Why does Authoritize require physician review on every article?
Two reasons. First, Google's E-E-A-T (experience, expertise, authoritativeness, trustworthiness) signals reward content with verifiable medical expertise behind it, especially in YMYL (Your Money, Your Life) categories like health. A licensed physician reviewing, revising, and signing every article moves the content into the tier Google's helpful-content systems prioritize. Second, every published claim is the client clinic's medical statement to a patient. Putting it through the client's own physician before publication keeps clinical accuracy correct, keeps the byline credible, and keeps liability where it belongs (on the clinic, not on a third-party agency or an AI tool). The physician owns what gets said in their name.
Why does Authoritize run content through an FDA and FTC scanner?
The FTC issues dozens of warning actions against health marketers per year, and the FDA actively monitors testosterone therapy, peptide therapy, GLP-1, and other medical-claim categories. Phrases like "clinically proven," "reverses aging," or unsubstantiated efficacy claims are the most common triggers. Authoritize checks every claim against the FDA warning letter database and the FTC substantiation standard before a word goes live. The check happens before the physician reviews, so the clinic never has to play compliance gatekeeper themselves.
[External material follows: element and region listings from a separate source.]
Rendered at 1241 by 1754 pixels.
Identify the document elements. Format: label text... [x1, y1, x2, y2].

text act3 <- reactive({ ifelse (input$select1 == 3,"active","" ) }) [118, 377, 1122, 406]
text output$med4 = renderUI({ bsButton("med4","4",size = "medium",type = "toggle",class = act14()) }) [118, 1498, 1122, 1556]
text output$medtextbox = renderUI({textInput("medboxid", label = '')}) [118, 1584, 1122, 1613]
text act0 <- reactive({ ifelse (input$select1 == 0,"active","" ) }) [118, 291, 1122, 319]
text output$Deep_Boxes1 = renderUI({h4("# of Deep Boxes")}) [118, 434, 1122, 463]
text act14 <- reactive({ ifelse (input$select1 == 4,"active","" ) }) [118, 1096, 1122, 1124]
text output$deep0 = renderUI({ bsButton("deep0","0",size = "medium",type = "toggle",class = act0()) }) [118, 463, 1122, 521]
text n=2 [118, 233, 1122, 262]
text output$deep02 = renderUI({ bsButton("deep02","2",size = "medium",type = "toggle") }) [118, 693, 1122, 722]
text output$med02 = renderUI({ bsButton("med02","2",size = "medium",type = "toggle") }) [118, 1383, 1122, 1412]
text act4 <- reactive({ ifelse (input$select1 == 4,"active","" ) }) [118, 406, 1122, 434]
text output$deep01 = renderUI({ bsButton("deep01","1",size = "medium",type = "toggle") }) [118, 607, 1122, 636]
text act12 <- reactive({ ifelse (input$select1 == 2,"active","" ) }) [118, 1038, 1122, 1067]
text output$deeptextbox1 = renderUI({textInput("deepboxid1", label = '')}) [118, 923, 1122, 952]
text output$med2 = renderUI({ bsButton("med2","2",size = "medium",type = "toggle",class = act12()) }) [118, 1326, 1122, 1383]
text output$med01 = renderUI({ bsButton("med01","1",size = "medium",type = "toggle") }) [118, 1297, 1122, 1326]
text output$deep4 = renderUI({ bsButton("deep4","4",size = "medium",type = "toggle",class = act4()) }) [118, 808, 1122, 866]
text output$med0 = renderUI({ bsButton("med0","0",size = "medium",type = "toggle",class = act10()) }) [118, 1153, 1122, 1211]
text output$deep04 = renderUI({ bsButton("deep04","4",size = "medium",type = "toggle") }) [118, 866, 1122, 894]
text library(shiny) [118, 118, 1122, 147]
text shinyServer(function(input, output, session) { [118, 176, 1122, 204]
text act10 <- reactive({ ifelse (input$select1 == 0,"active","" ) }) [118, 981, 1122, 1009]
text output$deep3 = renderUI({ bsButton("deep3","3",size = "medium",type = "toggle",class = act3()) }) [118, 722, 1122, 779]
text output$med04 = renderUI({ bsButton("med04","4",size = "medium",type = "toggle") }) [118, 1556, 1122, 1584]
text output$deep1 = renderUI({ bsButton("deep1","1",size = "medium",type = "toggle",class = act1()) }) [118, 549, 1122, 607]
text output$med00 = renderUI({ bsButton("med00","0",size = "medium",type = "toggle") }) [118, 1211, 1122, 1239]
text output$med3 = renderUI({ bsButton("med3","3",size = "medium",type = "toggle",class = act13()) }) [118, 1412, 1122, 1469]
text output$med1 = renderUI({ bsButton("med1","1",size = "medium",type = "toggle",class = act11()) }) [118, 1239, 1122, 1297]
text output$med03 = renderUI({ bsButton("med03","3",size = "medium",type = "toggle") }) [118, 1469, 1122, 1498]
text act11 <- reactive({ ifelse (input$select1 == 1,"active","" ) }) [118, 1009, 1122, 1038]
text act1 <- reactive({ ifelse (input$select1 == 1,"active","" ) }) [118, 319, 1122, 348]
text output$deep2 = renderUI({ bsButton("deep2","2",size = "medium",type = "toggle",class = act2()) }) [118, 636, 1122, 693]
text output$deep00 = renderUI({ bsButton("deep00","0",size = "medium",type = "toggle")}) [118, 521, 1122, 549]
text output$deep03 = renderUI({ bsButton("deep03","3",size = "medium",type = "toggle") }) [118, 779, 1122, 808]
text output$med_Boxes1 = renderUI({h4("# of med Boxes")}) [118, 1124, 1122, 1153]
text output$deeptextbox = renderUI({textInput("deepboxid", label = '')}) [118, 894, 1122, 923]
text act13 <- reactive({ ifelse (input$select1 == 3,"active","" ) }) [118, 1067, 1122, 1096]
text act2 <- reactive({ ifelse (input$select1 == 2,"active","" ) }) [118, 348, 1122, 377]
A single warning letter can cost a clinic $50K to $500K to defend regardless of outcome. The scanner exists to keep that liability from ever being created.
What does cryptographically signed mean, and why does it matter?
Every published article carries a cryptographic hash bound to the version, the publish date, the physician reviewer, and the citations used. The hash is immutable: it cannot be edited, backdated, or deleted without leaving evidence. This produces an audit trail that proves what was published, by which physician, on what date, with which sources, in a way that an FTC investigator or a plaintiff's attorney can verify independently. If a regulator ever asks a client to substantiate a claim, the audit trail produces it on demand. If a patient cites an article in a complaint, the version they read is preserved exactly as published. No "we'll have to check our records" delay, no convenient revisions disappearing, no plausible deniability either way. The cryptographic signature is the receipts.